Hit the local yards and look for springs that meet the specs you think you'd like. You may find that larger BMW's like 5 and 7 series cars might provide the springs you need.
where are you running rallyx? what exactly are the courses and conditions like? how often do you drive the car and are you willing to do some work between events to swap parts of a setup for autox vs. rallyx
I'd start by making sure all suspension parts are in good shape. Check shocks, bushings and all mounting points. Then once you are sure those are good reassess the situation.
A week later, the car is still rolling
It turns out you can't get stock height custom springs for this car very easily. Trying to figure out what to do next. Sport springs and thick spring pads is an option. If I can figure out if any of the available coilover kits let the car run at stock height, I will give it a try. Considering I will need new or revalved shocks and camber plates, the price difference is low.
Have you explored options using e34 parts? I know there's some interchange.
My advice would be to get a pair of these in whatever size works for you to jam into your front coils: spring spacers.
I've used those and similar on various RallyX cars to get a bit of lift and an increase in spring rate for cheap. You can also cut them into 3/4, 1/2 turn, etc. sections for fine tuning. If you have more budget then maybe build your own coilovers with some threaded sleeves.
^Good idea as a quick fix. Threaded coilovers are a good long-term solution, but they're not a cheap solution.
In reply to ¯_(ツ)_/¯:
You can buy those at Oreilly for $6. You can also cut a bit out for smaller springs. Common circle track item, you can get them in different durometers if you want to get spendy.

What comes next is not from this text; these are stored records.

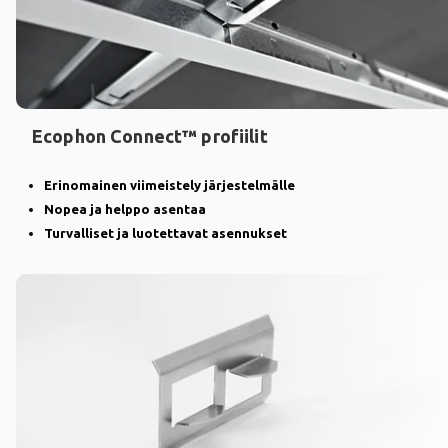
Ecophon Connect™ profiilit
Erinomainen viimeistely järjestelmälle
Nopea ja helppo asentaa
Turvalliset ja luotettavat asennukset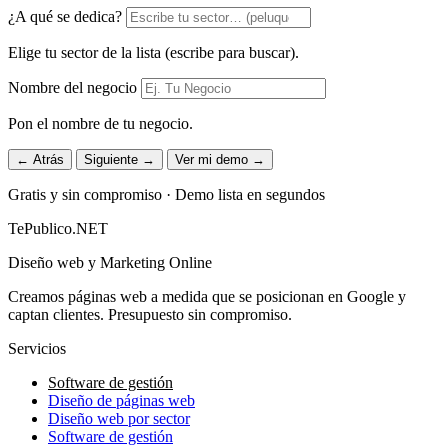
¿A qué se dedica?
Elige tu sector de la lista (escribe para buscar).
Nombre del negocio
Pon el nombre de tu negocio.
← Atrás
Siguiente →
Ver mi demo →
Gratis y sin compromiso · Demo lista en segundos
TePublico.NET
Diseño web y Marketing Online
Creamos páginas web a medida que se posicionan en Google y
captan clientes. Presupuesto sin compromiso.
Servicios
Software de gestión
Diseño de páginas web
Diseño web por sector
Software de gestión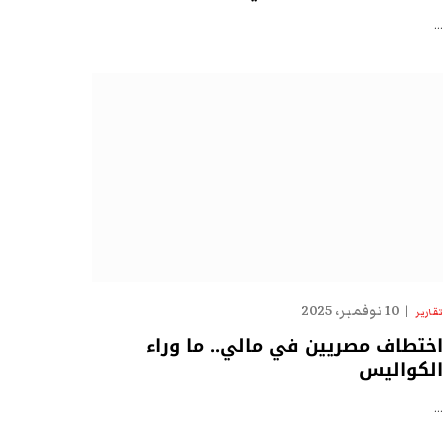
…
10 نوفمبر، 2025
تقارير
اختطاف مصريين في مالي.. ما وراء
الكواليس
…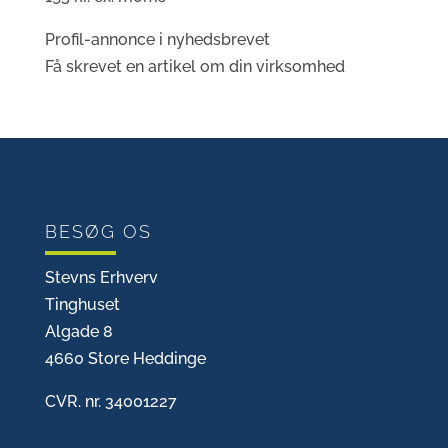
Profil-annonce i nyhedsbrevet
Få skrevet en artikel om din virksomhed
BESØG OS
Stevns Erhverv
Tinghuset
Algade 8
4660 Store Heddinge
CVR. nr. 34001227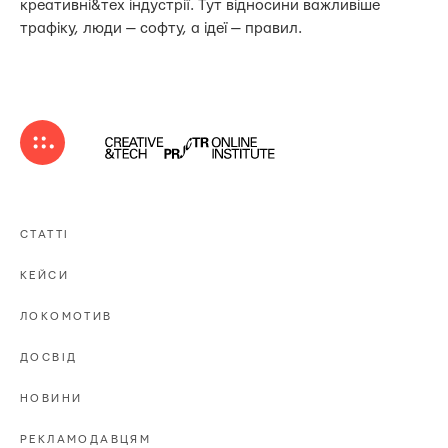
креативні&тех індустрії. Тут відносини важливіше
трафіку, люди — софту, а ідеї — правил.
СТАТТІ
КЕЙСИ
ЛОКОМОТИВ
ДОСВІД
НОВИНИ
РЕКЛАМОДАВЦЯМ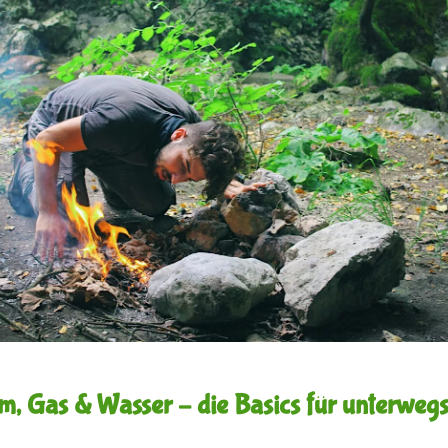
m, Gas & Wasser – die Basics für unterweg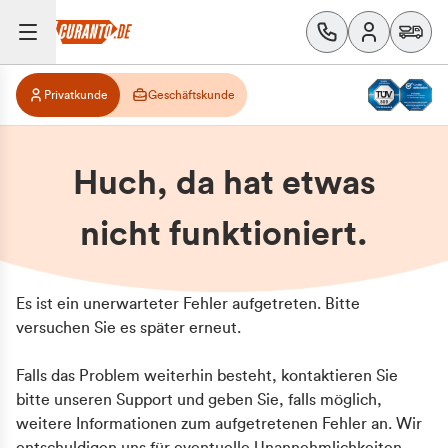
Privatkunde
Geschäftskunde
Huch, da hat etwas
nicht funktioniert.
Es ist ein unerwarteter Fehler aufgetreten. Bitte
versuchen Sie es später erneut.
Falls das Problem weiterhin besteht, kontaktieren Sie
bitte unseren Support und geben Sie, falls möglich,
weitere Informationen zum aufgetretenen Fehler an. Wir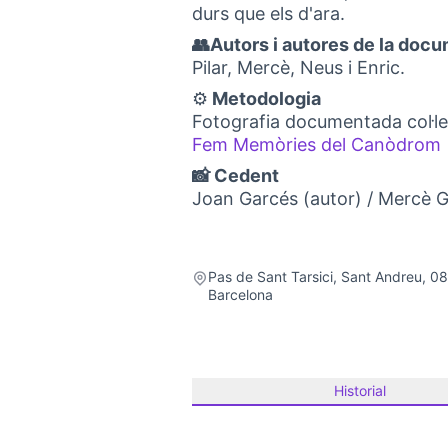
durs que els d'ara.
👥Autors i autores de la doc
Pilar, Mercè, Neus i Enric.
⚙️
Metodologia
Fotografia documentada col·lec
Fem Memòries del Canòdrom
📸 Cedent
Joan Garcés (autor) / Mercè 
Pas de Sant Tarsici, Sant Andreu, 0
Barcelona
Historial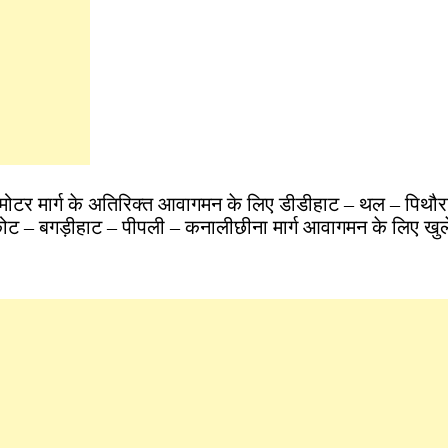
मोटर मार्ग के अतिरिक्त आवागमन के लिए डीडीहाट – थल – पिथौरा
अस्कोट – बगड़ीहाट – पीपली – कनालीछीना मार्ग आवागमन के लिए खुले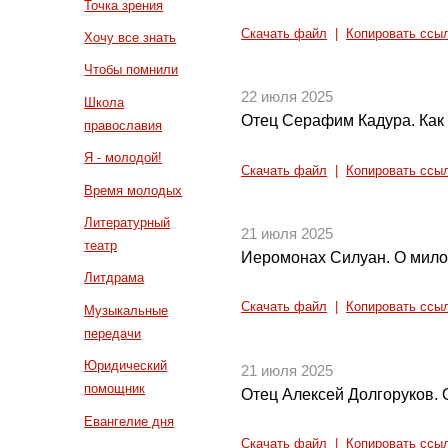
Точка зрения
Скачать файл
|
Копировать ссы
Хочу все знать
Чтобы помнили
22 июля 2025
Школа
Отец Серафим Кадура. Как 
православия
Я - молодой!
Скачать файл
|
Копировать ссы
Время молодых
Литературный
21 июля 2025
театр
Иеромонах Силуан. О мил
Литдрама
Скачать файл
|
Копировать ссы
Музыкальные
передачи
Юридический
21 июля 2025
помощник
Отец Алексей Долгоруков.
Евангелие дня
Скачать файл
|
Копировать ссы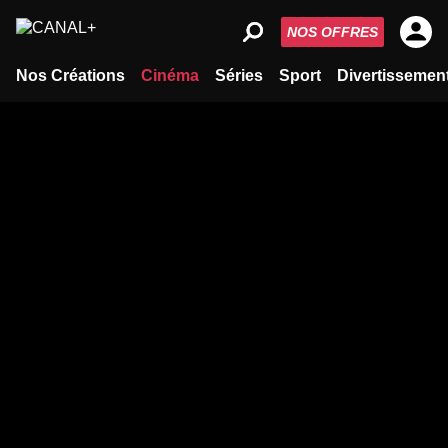
NOS OFFRES
Nos Créations
Cinéma
Séries
Sport
Divertissemen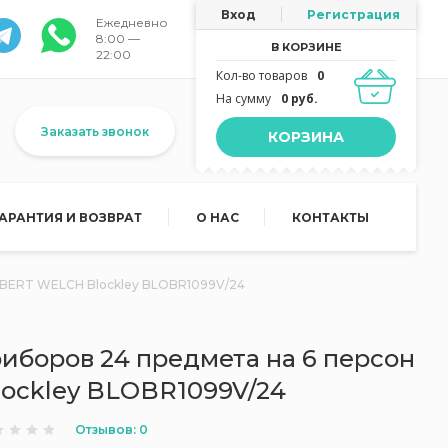
Вход
Регистрация
Ежедневно
8:00 —
В КОРЗИНЕ
22:00
Кол-во товаров
0
На сумму
0 руб.
Заказать звонок
КОРЗИНА
ГАРАНТИЯ И ВОЗВРАТ
О НАС
КОНТАКТЫ
OBERT WELCH Blockley BLOBR1099V/24
иборов 24 предмета на 6 персон
ockley BLOBR1099V/24
Отзывов: 0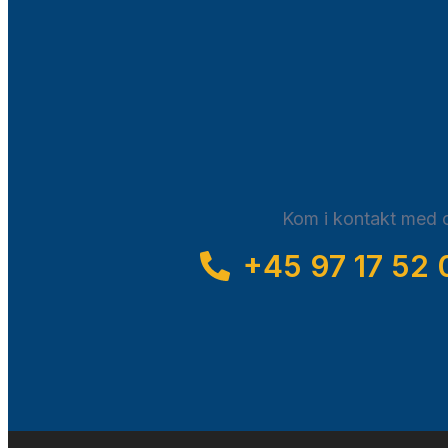
Kom i kontakt med o
+45 97 17 52 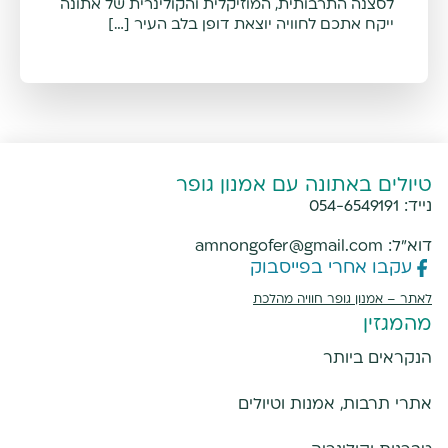
לסצנה התרבותית, המוזיקלית והקולינרית של אתונה
ייקח אתכם לחוויה יוצאת דופן בלב העיר […]
טיולים באתונה עם אמנון גופר
נייד:
054-6549191
דוא"ל:
amnongofer@gmail.com
עקבו אחרי בפייסבוק
לאתר –
אמנון גופר חוויה מהלכת
מהמגזין
הנקראים ביותר
אתרי תרבות, אמנות וטיולים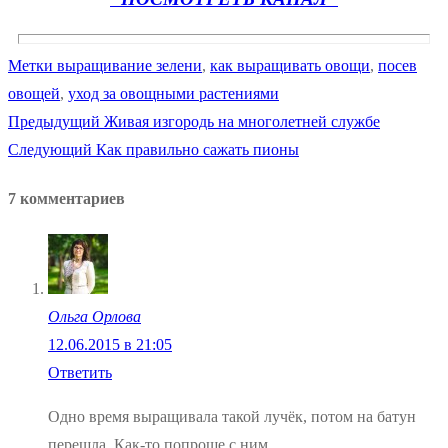
Метки
выращивание зелени
,
как выращивать овощи
,
посев
овощей
,
уход за овощными растениями
Предыдущая
Предыдущий
Живая изгородь на многолетней службе
Навигация
Следующая
запись:
Следующий
Как правильно сажать пионы
по
запись:
7 комментариев
записям
Ольга Орлова
12.06.2015 в 21:05
Ответить
Одно время выращивала такой лучёк, потом на батун
перешла. Как-то попроще с ним.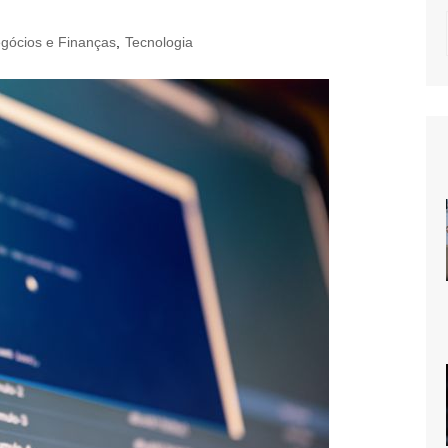
gócios e Finanças
,
Tecnologia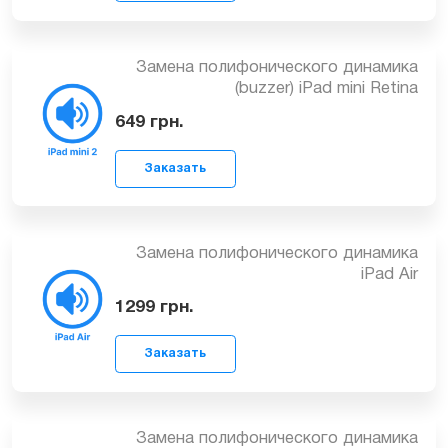
749
грн.
Заказать
Замена полифонического динамика
(buzzer) iPad mini Retina
649
грн.
Заказать
Замена полифонического динамика
iPad Air
1299
грн.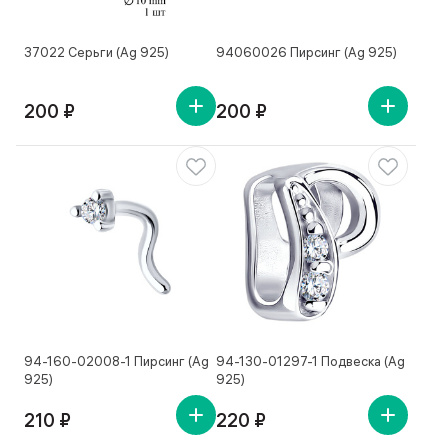
37022 Серьги (Ag 925)
94060026 Пирсинг (Ag 925)
200 ₽
200 ₽
94-160-02008-1 Пирсинг (Ag
94-130-01297-1 Подвеска (Ag
925)
925)
210 ₽
220 ₽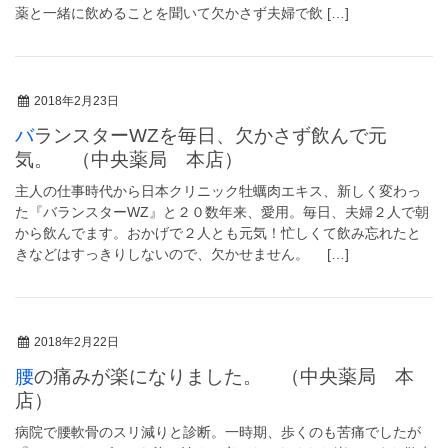
薬と一緒に飲めることを聞いて欠かさず夫婦で飲 […]
2018年2月23日
バランスターWZを毎日、欠かさず飲んで元
気。 （中央薬局 本店）
主人の仕事時代から日本クリニック牡蠣肉エキス、新しく変わっ
た『バランスターWZ』と２０数年来、愛用。毎日、夫婦２人で朝
から飲んでます。おかげで２人とも元気！忙しくて飲み忘れたと
きなどはすっきりしないので、欠かせません。 […]
2018年2月22日
腰の痛みが楽になりました。 （中央薬局 本
店）
病院で腰軟骨のスリ減りと診断。一時期、歩くのも苦痛でしたが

Also, I've rallycrossed an e28 on snow tires. The technique I used to get it to turn was basically "stand it on its' nose for turn in, then drive with the throttle". I'm not sure what that car's setup was but it sure didn't feel like it had much roll stiffness and it worked well that way. If you're trying to use a gentler, road racing type gradual turn in technique that car will probably ALWAYS push on a loose surface.
My mind was just blown. I thought those spacers went on the other side of the spring perch. I was dreading taking apart the suspension to put in temporary rubber. I will give these a try this weekend.
In reply to ojannen:
Some of them do! Depends what you have, but if it's got a "U" shape on both the top and bottom then you're in business.